The next step is to load the appropriate R module, run R and check libPaths():

$ module load R/4.5.1-gfbf-2025a
$ R
R> .libPaths()
[1] "/data/brussel/100/vsc10000/Rlibs/RL9/zen2/R-4.5.1"
[2] "/apps/brussel/RL9/zen2-ib/software/R/4.5.1-gfbf-2025a/lib64/R/library"

From here, you can install packages with install.packages and it will use the well-defined location we made for this environment.

You can also specify your desired library path as an extra argument in the install command. This will take precedence over any environment variables or default settings:

> Rlibs <- "/path/to/my/R_library"
> install.packages("DEoptim", lib = Rlibs)

Alternatively you can manually download the sources of the desired R package and install it from the command line with R CMD INSTALL and explicitly set the location of the installation:

$ wget cran.r-project.org/src/contrib/Archive/DEoptim/DEoptim_2.0-0.tar.gz
$ module load R/4.5.1-gfbf-2025a
$ R CMD INSTALL DEoptim_2.0-0.tar.gz  -l ${VSC_DATA}/Rlibs/${VSC_OS_LOCAL}/${VSC_ARCH_LOCAL}/R-${EBVERSIONR}

R packages using Conda#

Conda-based environment managers provide an alternative solution to manage self-contained environments of R packages. Such Conda environments can not only have R packages but also packages in other languages. However, it is not possible to combine Conda environments with software modules.
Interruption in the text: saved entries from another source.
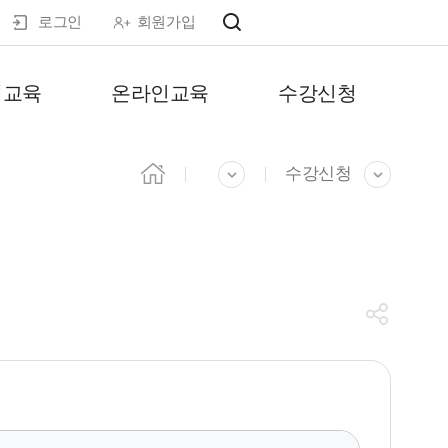
로그인
회원가입
마이페이지
재교육
온라인교육
수강신청
수강신청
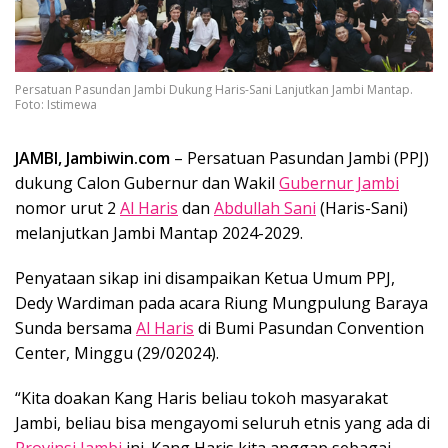
Persatuan Pasundan Jambi Dukung Haris-Sani Lanjutkan Jambi Mantap.
Foto: Istimewa
JAMBI, Jambiwin.com
– Persatuan Pasundan Jambi (PPJ)
dukung Calon Gubernur dan Wakil
Gubernur Jambi
nomor urut 2
Al Haris
dan
Abdullah Sani
(Haris-Sani)
melanjutkan Jambi Mantap 2024-2029.
Penyataan sikap ini disampaikan Ketua Umum PPJ,
Dedy Wardiman pada acara Riung Mungpulung Baraya
Sunda bersama
Al Haris
di Bumi Pasundan Convention
Center, Minggu (29/02024).
“Kita doakan Kang Haris beliau tokoh masyarakat
Jambi, beliau bisa mengayomi seluruh etnis yang ada di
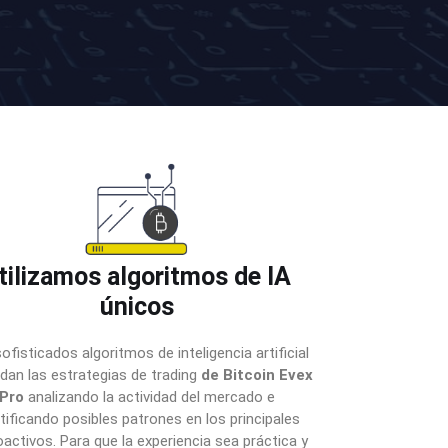
tilizamos algoritmos de IA
únicos
ofisticados algoritmos de inteligencia artificial
ldan las estrategias de trading
de Bitcoin Evex
Pro
analizando la actividad del mercado e
tificando posibles patrones en los principales
oactivos. Para que la experiencia sea práctica y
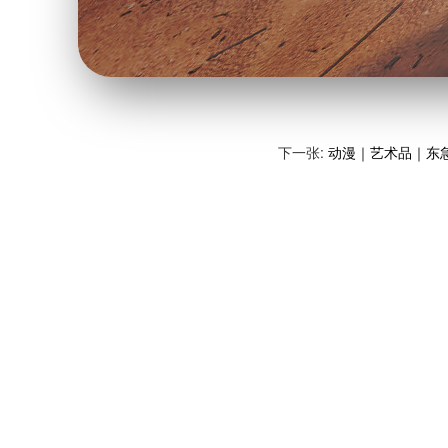
下一张:
动漫｜艺术品｜东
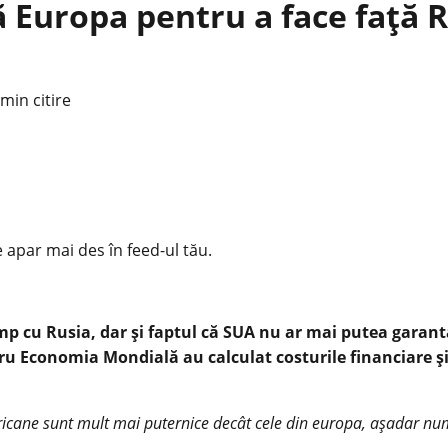
ă Europa pentru a face față R
 min citire
e apar mai des în feed-ul tău.
mp cu Rusia, dar și faptul că SUA nu ar mai putea garant
entru Economia Mondială au calculat costurile financiare 
mericane sunt mult mai puternice decât cele din europa, așadar num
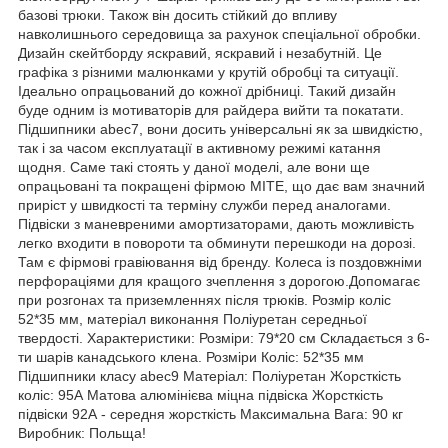
базові трюки. Також він досить стійкий до впливу
навколишнього середовища за рахунок спеціальної обробки.
Дизайн скейтборду яскравий, яскравий і незабутній. Це
графіка з різними малюнками у крутій обробці та ситуації.
Ідеально опрацьований до кожної дрібниці. Такий дизайн
буде одним із мотиваторів для райдера вийти та покатати.
Підшипники abec7, вони досить універсальні як за швидкістю,
так і за часом експлуатації в активному режимі катання
щодня. Саме такі стоять у даної моделі, але вони ще
опрацьовані та покращені фірмою MITE, що дає вам значний
приріст у швидкості та терміну служби перед аналогами.
Підвіски з маневреними амортизаторами, дають можливість
легко входити в повороти та обминути перешкоди на дорозі.
Там є фірмові гравіювання від бренду. Колеса із поздовжніми
перфораціями для кращого зчеплення з дорогою.Допомагає
при розгонах та приземленнях після трюків. Розмір коліс
52*35 мм, матеріал виконання Поліуретан середньої
твердості. Характеристики: Розміри: 79*20 см Складається з 6-
ти шарів канадського клена. Розміри Коліс: 52*35 мм
Підшипники класу abec9 Матеріал: Поліуретан Жорсткість
коліс: 95А Матова алюмінієва міцна підвіска Жорсткість
підвіски 92А - середня жорсткість Максимальна Вага: 90 кг
Виробник: Польща!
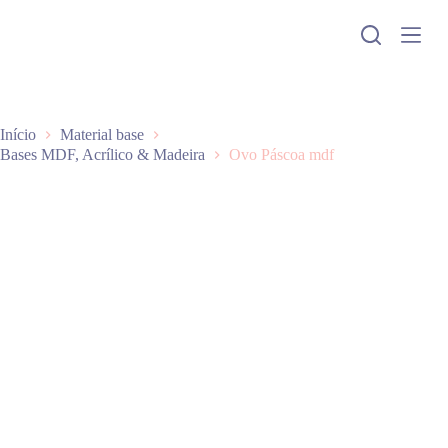
P
u
l
a
r
p
a
Início
Material base
r
Bases MDF, Acrílico & Madeira
Ovo Páscoa mdf
a
o
c
o
n
t
e
ú
d
o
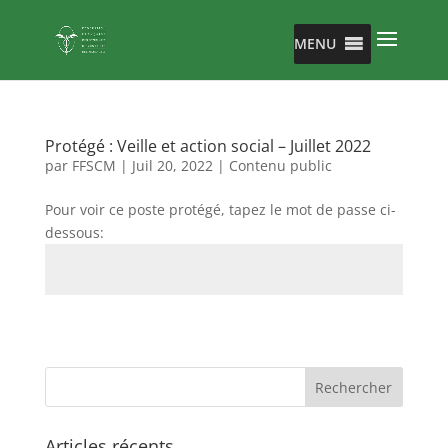
MENU
Protégé : Veille et action social – Juillet 2022
par
FFSCM
|
Juil 20, 2022
|
Contenu public
Pour voir ce poste protégé, tapez le mot de passe ci-
dessous:
Envoi
Articles récents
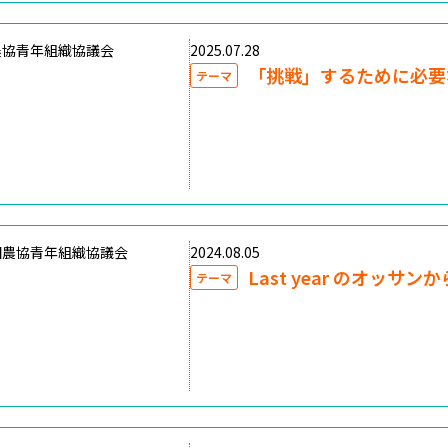
農協青年組織協議会
2025.07.28
「挑戦」するために必要
テーマ
国農協青年組織協議会
2024.08.05
Last year のオッサン
テーマ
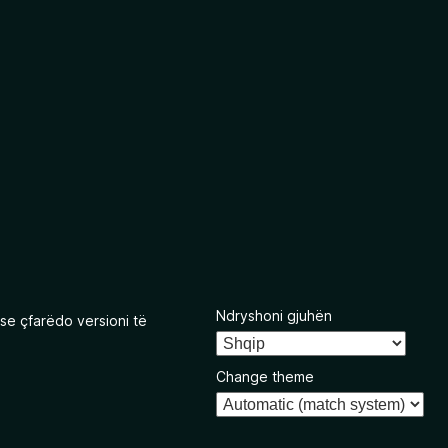
Ndryshoni gjuhën
se çfarëdo versioni të
Change theme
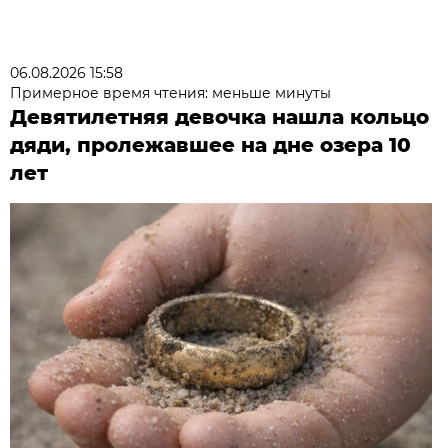
06.08.2026 15:58
Примерное время чтения: меньше минуты
Девятилетняя девочка нашла кольцо
дяди, пролежавшее на дне озера 10
лет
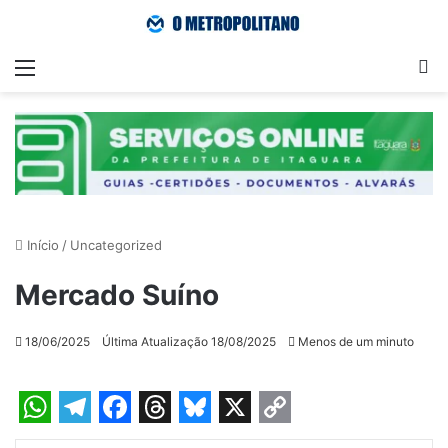
Menu
Pr
Início
/
Uncategorized
Mercado Suíno
18/06/2025
Última Atualização 18/08/2025
Menos de um minuto
W
T
F
T
B
X
C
Creating a Conda environment for R#

  1. Follow the guide in Conda-based environment managers to active some Conda distribution of your choice.
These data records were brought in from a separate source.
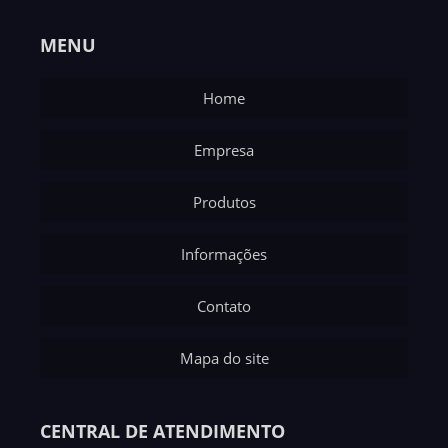
MENU
Home
Empresa
Produtos
Informações
Contato
Mapa do site
CENTRAL DE ATENDIMENTO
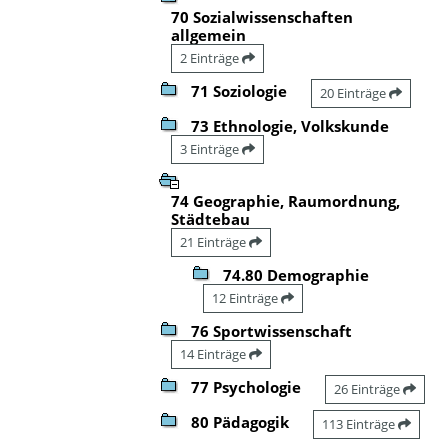
70 Sozialwissenschaften
allgemein
2 Einträge
71 Soziologie
20 Einträge
73 Ethnologie, Volkskunde
3 Einträge
74 Geographie, Raumordnung,
Städtebau
21 Einträge
74.80 Demographie
12 Einträge
76 Sportwissenschaft
14 Einträge
77 Psychologie
26 Einträge
80 Pädagogik
113 Einträge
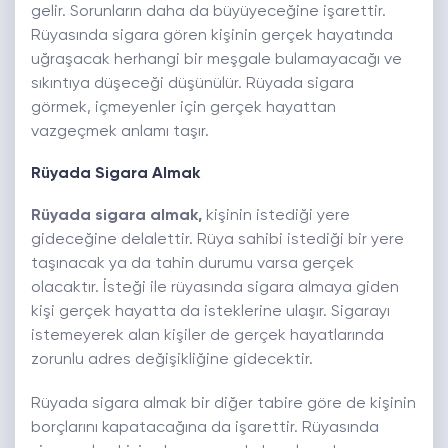
gelir. Sorunların daha da büyüyeceğine işarettir.
Rüyasında sigara gören kişinin gerçek hayatında
uğraşacak herhangi bir meşgale bulamayacağı ve
sıkıntıya düşeceği düşünülür. Rüyada sigara
görmek, içmeyenler için gerçek hayattan
vazgeçmek anlamı taşır.
Rüyada Sigara Almak
Rüyada sigara almak,
kişinin istediği yere
gideceğine delalettir. Rüya sahibi istediği bir yere
taşınacak ya da tahin durumu varsa gerçek
olacaktır. İsteği ile rüyasında sigara almaya giden
kişi gerçek hayatta da isteklerine ulaşır. Sigarayı
istemeyerek alan kişiler de gerçek hayatlarında
zorunlu adres değişikliğine gidecektir.
Rüyada sigara almak bir diğer tabire göre de kişinin
borçlarını kapatacağına da işarettir. Rüyasında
  2. Create a new Conda environment including some version of R in it:

    # search available R versions
    $ conda search -c conda-forge r-base
    # select one for your new Conda environment
    $ conda create -n science -c conda-forge r-base=<version> r-essentials
    

    This command creates a new Conda environment called science, and installs your preferred R version from the conda-forge channel as well as the r-essentials bundle which includes number of commonly used R packages such as ggplot2, glmnet, dplyr, tidyr, and shiny.

    Note

    A lot of bioconda and bioconductor packages are not in sync with their dependencies, therefore you may need to create a separate environment for each of those packages to avoid conflicts.
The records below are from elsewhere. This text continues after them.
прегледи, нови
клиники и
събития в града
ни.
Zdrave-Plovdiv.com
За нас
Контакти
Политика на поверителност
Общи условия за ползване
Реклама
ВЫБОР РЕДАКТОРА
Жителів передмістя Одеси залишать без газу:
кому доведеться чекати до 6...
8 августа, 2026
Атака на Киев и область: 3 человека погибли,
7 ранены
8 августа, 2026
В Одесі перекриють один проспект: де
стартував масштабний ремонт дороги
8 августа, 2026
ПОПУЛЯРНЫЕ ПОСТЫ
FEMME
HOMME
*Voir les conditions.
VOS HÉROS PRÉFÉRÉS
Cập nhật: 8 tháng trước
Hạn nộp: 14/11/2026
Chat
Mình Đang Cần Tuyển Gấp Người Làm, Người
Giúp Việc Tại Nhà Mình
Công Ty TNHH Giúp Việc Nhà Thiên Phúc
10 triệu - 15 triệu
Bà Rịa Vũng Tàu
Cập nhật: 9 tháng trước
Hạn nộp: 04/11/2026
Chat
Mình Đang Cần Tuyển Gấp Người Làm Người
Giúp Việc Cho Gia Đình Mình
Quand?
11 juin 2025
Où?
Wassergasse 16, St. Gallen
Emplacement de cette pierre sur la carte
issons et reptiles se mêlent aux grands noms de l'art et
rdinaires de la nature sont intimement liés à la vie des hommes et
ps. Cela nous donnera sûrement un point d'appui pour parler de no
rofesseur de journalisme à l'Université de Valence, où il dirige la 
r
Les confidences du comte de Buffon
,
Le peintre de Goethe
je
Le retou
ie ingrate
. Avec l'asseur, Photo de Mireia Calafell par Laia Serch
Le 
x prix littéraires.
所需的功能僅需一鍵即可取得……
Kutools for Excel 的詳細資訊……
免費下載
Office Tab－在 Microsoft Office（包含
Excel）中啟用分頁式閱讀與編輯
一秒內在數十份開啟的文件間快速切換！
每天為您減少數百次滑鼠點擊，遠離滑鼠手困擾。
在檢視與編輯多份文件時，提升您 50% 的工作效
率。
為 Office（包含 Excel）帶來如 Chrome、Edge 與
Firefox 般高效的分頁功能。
  3. Activate the environment:

    $ source activate science
    

    Where science is the name of the environment previously created.

  4. You can now install an additional package (e.g. rodbc)

    $ conda install -c conda-forge r-rodbc
    

    Note that Conda will take care of all dependencies, including non-R libraries. This ensures that you work in a consistent environment.

  5. Once all required packages are installed, you can launch R or run R scripts with the new packages.

See also

For additional information on how to manage Conda environments, please check Conda-based environment managers.